Detection and clinical significance of platelet derived growth factor-BB and microvessel density in clear cell renal cell carcinoma.
- Author:
Li-feng QI
1
;
Dan SUN
1
;
Jian-hua ZHENG
1
;
Jun DU
1
;
Xin YAO
2
Author Information
- Publication Type:Journal Article
- MeSH: Antigens, CD34; metabolism; Carcinoma, Renal Cell; blood supply; metabolism; pathology; Female; Follow-Up Studies; Humans; Kidney Neoplasms; blood supply; metabolism; pathology; Male; Microvessels; metabolism; pathology; Middle Aged; Neoplasm Grading; Neoplasm Metastasis; Neoplasm Staging; Proto-Oncogene Proteins c-sis; metabolism; Treatment Outcome
- From: Chinese Journal of Oncology 2013;35(9):672-677
- CountryChina
- Language:Chinese
-
Abstract:
OBJECTIVETo investigate the expression of platelet derived growth factor-BB (PDGF-BB) and microvessel density (MVD) marked with CD34 in clear cell renal cell carcinoma (CCRCC) and explore their relevance to clinicopathologic features and prognoses of patients.
METHODSExpressions of PDGF-BB and CD34 in the tissue samples of 100 clear cell renal cell carcinomas were detected by immunohistochemical (IHC) SP staining. The microvessel density (MVD) was counted using Weidner's method. For PDGF-BB assessment, the staining intensity and the proportion of positive tumor cells were analyzed. Staining was considered immunoreactive when brown granules were identified in the cytoplasm or nuclei of tumor cells. Staining intensity and the proportion of positively stained tumor cells in lesions was scored for further analysis. Statistical analysis was performed using the software SPSS 18.0.

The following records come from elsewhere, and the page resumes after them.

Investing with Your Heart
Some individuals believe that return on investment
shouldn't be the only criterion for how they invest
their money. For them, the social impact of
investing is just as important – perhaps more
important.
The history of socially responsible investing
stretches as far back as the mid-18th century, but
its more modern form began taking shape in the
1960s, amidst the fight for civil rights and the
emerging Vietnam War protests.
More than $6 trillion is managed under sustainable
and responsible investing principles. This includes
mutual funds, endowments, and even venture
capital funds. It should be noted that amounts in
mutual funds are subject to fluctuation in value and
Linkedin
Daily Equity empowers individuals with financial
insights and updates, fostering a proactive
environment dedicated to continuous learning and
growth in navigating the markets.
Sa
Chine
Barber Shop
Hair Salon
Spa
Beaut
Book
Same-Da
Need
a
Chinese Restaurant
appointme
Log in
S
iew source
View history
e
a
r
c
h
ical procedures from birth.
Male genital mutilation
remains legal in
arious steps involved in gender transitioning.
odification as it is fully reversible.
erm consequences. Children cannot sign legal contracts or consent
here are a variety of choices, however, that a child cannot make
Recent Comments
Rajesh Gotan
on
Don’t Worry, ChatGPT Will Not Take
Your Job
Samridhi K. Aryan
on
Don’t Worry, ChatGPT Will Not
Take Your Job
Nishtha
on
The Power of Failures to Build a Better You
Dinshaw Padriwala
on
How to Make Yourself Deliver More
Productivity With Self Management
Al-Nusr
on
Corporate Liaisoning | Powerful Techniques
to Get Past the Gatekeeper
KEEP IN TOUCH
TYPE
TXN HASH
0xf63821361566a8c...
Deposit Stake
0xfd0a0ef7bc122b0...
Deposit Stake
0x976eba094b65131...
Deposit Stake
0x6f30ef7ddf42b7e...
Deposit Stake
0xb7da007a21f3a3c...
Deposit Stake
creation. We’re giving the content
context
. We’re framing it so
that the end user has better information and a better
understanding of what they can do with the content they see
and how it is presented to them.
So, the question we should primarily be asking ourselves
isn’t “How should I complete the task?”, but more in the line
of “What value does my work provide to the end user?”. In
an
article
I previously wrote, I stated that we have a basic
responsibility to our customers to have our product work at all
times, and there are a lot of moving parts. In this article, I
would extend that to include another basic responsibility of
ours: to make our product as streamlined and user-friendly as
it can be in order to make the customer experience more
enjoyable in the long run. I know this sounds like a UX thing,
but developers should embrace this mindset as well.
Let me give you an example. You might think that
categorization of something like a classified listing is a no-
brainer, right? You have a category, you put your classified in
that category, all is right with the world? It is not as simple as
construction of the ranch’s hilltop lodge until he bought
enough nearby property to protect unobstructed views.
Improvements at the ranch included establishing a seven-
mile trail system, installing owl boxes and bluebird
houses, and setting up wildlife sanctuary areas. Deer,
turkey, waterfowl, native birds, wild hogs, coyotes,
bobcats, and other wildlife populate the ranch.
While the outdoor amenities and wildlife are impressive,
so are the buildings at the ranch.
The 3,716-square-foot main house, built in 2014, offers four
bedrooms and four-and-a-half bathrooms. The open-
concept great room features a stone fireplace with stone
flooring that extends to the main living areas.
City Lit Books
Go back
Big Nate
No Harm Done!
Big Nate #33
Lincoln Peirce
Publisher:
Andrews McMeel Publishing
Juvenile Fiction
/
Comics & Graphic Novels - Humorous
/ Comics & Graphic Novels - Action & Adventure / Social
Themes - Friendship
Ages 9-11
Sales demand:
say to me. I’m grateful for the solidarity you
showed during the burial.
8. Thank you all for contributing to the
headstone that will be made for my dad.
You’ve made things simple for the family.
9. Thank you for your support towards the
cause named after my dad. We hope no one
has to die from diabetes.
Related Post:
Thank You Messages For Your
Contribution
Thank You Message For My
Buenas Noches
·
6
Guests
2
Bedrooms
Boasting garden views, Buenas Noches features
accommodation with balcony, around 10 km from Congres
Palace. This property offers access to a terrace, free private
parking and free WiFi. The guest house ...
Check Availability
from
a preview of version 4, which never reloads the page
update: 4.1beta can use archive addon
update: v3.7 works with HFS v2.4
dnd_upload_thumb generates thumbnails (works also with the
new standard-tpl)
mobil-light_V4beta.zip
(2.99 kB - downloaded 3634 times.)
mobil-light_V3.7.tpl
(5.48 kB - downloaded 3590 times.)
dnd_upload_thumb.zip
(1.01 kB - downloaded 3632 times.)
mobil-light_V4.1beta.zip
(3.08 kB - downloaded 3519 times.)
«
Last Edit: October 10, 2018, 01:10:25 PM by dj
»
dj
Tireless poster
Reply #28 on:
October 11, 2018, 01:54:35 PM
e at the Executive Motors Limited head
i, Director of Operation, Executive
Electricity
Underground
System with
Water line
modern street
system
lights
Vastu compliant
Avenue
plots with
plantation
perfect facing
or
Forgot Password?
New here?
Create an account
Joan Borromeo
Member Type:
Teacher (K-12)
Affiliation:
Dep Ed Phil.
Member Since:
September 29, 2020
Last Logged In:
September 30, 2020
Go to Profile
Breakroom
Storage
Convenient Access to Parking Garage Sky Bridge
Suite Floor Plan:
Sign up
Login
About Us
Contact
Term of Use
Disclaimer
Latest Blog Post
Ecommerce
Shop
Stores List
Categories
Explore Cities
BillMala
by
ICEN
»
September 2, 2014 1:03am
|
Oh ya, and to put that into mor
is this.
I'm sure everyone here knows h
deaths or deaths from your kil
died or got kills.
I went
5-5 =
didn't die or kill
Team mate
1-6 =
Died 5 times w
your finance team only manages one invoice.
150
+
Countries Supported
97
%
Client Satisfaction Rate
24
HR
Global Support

RESULTSThe MVD value marked by CD34 in the 100 cancer tissues was (105.49 ± 37.95) profiles/HPF. The median value of MVD in the entire cohort was used as the cut-off point for low MVD group (42 cases) and high MVD group (58 cases). The MVD of the low and high MVD groups was (75.12 ± 22.41) profiles/ HPF and (135.86 ± 22.91) profiles/HPF, respectively, with a statistically significant difference (P < 0.001). MVD was significantly correlated with the tumor T staging, histopathological grading and postoperative metastasis in CCRCC (P < 0.05, respectively). Among the 100 CCRCC cases, there were 38 cases with low PDGF-BB expression and 62 cases with high PDGF-BB expression, and the expression of PDGF-BB was significantly correlated with tumor diameter, T staging, histopathological grading and postoperative metastasis in the CCRCC (P < 0.05, respectively). Kaplan-Meier survival analysis showed that the cancer specific survival (CSS) in CCRCC patients with high expression of MVD and PDGF-BB was significantly better than that in the group with low MVD and low PDGF-BB expression (P < 0.001, respectively). Expression of PDGF-BB protein was positively associated with the MVD assessed by Spearman's correlation and factor analysis (r = 0.461, P < 0.001).
CONCLUSIONSignificantly increased MVD and PDGF-BB expression detected in CCRCC patients indicate a better tumor grading and staging, and a longer survival time.